> [Passage for review]:
————

We are providing a sentence a vector and just like clustering of k-means, we are organizing the words i.e., closest vectors are assigned with the same class. In this way, we can say that we are covering the semantic meaning of the sentence using bag of words.

Code Implementation,

from sklearn.feature_extration.text import CountVectorizer
cv = CountVectorizer()

bow = cv.fit_transform(df['text'])
vocabulary = cv.vocabulary_

# To print any sentence after encoding,
# print(bow[0].toarray())
# cv.transform(["CodeA2Z watch and write comment of CodeA2Z"])

There is no problem of Out of Vocabulary problem.

As count vectorizer is counts the words i.e., words frequency. If you want to work on span detection problem i.e., wants to find any word is present in the content or not, you can use binary = True in count vectorizer.

You can go through this topic from the scikit-learn page of the website.

Advantages
  • Simple and Intuitive

  • Semantic relation setup

Dis-Advantages
  • Sparsity

  • Overfitting

  • OOV

  • Words order is ignored.

  • Meaning of different sentences are not convey different in BOW. For e.g.,
    D1: This is a very good movie.
    D2: This is not a very good movie.
    Here, only not is the extra word, sentence meaning becomes different, but its BOW is not considered it and keeps those 2 vectors under same class.


N-grams (Bag of n-grams)

In n-grams, N means number of consecutive words are used to build the vocabulary. If N=2, It is called as bi-grams. If N=3, It is called as tri-grams and so on.

For e.g., D: people watch CodeA2Z

Bi-grams

Vocabulary: people watch, watch CodeA2Z.

Tri-grams

Vocabulary: people watch CodeA2Z

Quad-grams

It is not possible on the provided example.

NOTE: BOW is also called as uni-grams as we are considering only one word at a time.

from sklearn.feature_extraction.text import CountVectorizer
cv = CountVectorizer(ngram_range=(1,1)) # only uni-gram
cv = CountVectorizer(ngram_range=(1,2)) # uni & bi-gram
cv = CountVectorizer(ngram_range=(2,2)) # only bi-gram
cv = CountVectorizer(ngram_range=(3,3)) # only tri-gram
cv = CountVectorizer(ngram_range=(1,3)) # uni & bi & tri-gram

bow = cv.fit_transform(df['text'])
What is the benefit of using N-grams?

It can be easily understood by using an example,
For e.g., D1: This movie is very good.
D2: This movie is not good.

————

> [Records from a collection]:
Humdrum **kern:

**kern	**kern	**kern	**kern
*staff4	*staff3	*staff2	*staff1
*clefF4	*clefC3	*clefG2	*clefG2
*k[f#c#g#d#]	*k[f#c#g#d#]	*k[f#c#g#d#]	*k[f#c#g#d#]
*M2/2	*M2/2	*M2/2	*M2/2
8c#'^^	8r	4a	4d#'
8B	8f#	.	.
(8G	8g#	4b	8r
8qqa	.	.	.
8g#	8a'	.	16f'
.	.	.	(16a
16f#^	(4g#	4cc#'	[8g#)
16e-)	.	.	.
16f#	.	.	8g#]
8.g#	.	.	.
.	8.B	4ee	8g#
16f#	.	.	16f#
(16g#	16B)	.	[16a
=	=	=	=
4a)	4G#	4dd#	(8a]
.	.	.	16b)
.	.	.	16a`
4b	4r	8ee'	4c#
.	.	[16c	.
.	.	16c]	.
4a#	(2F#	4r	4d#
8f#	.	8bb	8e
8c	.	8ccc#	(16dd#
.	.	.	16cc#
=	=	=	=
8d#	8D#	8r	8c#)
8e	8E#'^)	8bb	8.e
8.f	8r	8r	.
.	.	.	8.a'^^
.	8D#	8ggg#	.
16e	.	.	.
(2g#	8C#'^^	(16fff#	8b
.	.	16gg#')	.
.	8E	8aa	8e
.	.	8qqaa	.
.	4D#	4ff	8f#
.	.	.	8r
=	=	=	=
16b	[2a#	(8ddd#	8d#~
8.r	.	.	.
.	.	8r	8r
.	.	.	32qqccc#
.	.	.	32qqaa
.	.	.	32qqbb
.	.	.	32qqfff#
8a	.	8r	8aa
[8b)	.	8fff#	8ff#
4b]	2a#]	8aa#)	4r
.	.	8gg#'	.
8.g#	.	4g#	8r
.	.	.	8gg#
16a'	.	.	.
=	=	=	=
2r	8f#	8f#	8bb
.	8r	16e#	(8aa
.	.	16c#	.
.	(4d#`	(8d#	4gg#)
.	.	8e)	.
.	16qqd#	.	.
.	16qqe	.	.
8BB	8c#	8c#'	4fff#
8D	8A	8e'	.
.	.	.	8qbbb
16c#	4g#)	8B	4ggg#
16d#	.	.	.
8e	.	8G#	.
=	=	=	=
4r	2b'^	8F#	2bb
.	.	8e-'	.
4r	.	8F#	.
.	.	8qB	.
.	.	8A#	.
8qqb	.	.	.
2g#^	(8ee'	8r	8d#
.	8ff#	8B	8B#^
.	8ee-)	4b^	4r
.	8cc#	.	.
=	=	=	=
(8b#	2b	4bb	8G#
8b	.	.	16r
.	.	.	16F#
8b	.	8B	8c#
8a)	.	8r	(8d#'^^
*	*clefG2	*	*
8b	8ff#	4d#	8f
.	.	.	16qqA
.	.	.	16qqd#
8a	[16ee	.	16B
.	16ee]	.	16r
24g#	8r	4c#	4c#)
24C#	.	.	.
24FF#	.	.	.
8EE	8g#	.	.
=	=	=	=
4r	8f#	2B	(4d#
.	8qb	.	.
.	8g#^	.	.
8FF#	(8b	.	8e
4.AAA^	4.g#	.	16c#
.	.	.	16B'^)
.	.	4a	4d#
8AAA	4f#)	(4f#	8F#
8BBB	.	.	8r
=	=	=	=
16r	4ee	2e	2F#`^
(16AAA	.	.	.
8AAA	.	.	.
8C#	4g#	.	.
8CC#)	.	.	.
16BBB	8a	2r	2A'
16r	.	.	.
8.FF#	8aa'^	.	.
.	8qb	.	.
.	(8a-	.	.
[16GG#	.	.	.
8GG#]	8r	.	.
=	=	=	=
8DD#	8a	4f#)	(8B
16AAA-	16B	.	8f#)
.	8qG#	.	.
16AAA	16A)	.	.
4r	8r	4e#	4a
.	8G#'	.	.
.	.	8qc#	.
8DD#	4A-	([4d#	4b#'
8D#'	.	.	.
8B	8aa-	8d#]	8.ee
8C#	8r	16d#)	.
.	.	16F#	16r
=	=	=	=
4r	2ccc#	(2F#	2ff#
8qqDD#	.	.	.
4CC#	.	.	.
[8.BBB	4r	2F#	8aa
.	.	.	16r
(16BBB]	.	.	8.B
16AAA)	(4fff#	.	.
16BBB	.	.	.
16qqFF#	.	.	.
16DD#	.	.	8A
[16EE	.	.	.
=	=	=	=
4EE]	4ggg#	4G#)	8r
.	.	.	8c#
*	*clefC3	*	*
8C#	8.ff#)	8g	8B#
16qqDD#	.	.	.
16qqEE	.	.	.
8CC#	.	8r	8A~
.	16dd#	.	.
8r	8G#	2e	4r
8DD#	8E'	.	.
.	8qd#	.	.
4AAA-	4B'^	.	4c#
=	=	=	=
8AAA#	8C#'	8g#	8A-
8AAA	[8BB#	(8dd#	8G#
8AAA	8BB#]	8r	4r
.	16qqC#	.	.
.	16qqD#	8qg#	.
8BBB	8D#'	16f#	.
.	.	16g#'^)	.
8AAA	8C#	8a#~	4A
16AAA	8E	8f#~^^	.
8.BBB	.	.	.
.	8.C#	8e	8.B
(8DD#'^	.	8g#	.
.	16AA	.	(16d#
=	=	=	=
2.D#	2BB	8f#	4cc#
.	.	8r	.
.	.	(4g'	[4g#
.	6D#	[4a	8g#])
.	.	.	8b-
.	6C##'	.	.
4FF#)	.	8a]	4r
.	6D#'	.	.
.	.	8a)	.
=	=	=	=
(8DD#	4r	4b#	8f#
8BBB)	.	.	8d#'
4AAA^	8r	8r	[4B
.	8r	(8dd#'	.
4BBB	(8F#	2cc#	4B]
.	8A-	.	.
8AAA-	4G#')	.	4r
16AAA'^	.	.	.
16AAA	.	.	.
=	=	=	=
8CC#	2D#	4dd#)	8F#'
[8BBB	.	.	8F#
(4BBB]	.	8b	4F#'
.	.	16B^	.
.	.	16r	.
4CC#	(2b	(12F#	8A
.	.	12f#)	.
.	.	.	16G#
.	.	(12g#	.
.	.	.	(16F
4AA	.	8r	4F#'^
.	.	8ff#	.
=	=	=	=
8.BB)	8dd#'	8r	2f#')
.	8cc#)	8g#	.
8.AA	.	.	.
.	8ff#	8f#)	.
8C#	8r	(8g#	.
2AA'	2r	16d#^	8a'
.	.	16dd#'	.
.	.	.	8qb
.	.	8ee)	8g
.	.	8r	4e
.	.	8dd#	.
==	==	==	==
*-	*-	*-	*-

————

> [Try it]:
Please say whether each statement agrees with the passage on bag of words and n-grams above: (a) setting N to 3 produces tri-grams; (b) bag of words keeps the order of the words; (c) bag of words is also called bi-grams. Answer yes or no for each and quote the deciding words from the passage.

> [Exercise answer]:
(a) Yes: "If N=3, It is called as tri-grams and so on."
(b) No: "Words order is ignored."
(c) No: "NOTE: BOW is also called as uni-grams as we are considering only one word at a time."